### Data entries

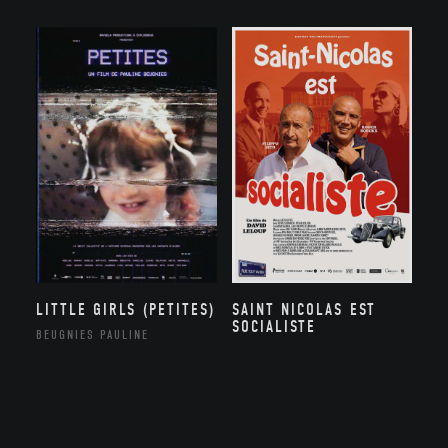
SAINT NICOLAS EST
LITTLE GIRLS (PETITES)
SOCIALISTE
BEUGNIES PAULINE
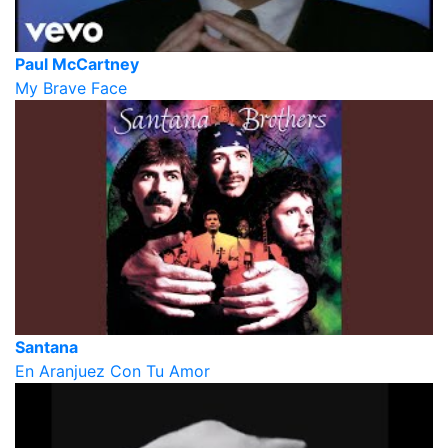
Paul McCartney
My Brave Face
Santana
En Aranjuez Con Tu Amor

### Prompt
Could you return exactly the lines starting with the one that contains "BEUGNIES PAULINE" and ending with the last line of the data above? Leave the pictures out.

### Answer
BEUGNIES PAULINE
Paul McCartney
My Brave Face
Santana
En Aranjuez Con Tu Amor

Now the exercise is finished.